-- Task instructions --
1. List each distinct method name that appears in the solution code quoted in the post on checking a binary tree.
2. According to the post on checking a binary tree, how many child nodes may each node have for the tree to pass the check?
3. From the post on checking a binary tree, extract the part that opens with the words containing "Recursive check of" and closes with "2 child nodes.".
[Opening Excerpt section]
Dominik J
Dominik J

Reputation: 39

Recursive check of a binary tree in Java

here's a little problem from the following Java puzzle (http://code-exercises.com/programming/medium/28/strict-binary-tree-check). The task is to write a method that checks whether in a given binary tree all of the nodes have either 0 or 2 child nodes.

Their solution is the following

public Boolean isStrictTree(TreeNode node) {
    if (node == null) {return true;}
    if ((node.left() == null && node.right() != null) || (node.left() != null && node.right() == null)) {return false;}

    return isStrictTree(node.left()) && isStrictTree(node.right());
}

I came up with something similar, but it doesnt work. The difference is

a) 1st line - handling the null case (returns "null" instead of "true")
[Closing Excerpt section]
[Opening Dataset section]
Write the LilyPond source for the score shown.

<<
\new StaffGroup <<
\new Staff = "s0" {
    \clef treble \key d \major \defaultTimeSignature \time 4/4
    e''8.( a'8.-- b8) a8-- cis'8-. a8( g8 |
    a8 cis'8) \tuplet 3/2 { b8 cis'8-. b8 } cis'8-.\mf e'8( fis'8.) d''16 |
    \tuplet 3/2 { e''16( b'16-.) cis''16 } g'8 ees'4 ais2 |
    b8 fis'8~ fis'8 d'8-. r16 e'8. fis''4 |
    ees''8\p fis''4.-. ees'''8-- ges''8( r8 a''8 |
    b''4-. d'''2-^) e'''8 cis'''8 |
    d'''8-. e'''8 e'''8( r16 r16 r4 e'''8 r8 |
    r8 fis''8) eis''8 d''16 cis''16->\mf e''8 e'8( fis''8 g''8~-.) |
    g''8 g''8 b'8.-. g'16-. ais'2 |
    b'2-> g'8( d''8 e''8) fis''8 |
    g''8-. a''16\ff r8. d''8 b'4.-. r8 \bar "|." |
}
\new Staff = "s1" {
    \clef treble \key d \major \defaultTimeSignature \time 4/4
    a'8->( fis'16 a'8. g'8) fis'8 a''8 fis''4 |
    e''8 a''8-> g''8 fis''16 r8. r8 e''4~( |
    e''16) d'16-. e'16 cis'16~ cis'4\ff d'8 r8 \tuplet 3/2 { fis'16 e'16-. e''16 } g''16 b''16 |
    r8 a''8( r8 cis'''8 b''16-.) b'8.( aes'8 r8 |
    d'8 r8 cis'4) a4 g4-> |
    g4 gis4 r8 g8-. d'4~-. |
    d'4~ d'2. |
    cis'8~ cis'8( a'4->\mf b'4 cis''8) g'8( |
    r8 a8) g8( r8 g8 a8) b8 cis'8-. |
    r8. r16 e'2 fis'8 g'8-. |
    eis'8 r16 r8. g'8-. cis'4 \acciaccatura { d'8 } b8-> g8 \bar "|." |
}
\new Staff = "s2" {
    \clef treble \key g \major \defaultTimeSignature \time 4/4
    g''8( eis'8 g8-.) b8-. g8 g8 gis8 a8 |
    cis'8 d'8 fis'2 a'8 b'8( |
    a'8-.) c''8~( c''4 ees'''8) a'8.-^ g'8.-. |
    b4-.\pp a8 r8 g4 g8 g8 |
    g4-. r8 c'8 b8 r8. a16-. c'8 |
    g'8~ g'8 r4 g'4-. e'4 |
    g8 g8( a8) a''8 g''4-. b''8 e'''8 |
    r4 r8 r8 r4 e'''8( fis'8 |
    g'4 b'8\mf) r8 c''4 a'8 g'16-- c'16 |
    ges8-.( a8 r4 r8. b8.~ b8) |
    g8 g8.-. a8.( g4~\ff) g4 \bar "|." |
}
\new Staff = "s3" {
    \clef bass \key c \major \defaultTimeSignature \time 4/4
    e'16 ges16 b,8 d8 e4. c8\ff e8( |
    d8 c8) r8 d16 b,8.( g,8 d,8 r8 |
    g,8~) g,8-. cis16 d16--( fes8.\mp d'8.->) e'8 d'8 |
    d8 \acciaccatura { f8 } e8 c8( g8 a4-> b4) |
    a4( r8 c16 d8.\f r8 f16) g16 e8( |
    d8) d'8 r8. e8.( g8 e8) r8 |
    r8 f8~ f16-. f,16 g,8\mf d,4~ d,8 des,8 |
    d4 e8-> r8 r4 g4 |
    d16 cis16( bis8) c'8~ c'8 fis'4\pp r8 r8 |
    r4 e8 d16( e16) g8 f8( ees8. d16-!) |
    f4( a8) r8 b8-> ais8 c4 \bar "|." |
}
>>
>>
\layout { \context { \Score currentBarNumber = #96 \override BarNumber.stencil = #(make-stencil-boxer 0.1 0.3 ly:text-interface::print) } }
[Closing Dataset section]
-- Responses by item number --
1. isStrictTree, left, right

2. Either 0 or 2 child nodes.

3.
Recursive check of a binary tree in Java

here's a little problem from the following Java puzzle (http://code-exercises.com/programming/medium/28/strict-binary-tree-check). The task is to write a method that checks whether in a given binary tree all of the nodes have either 0 or 2 child nodes.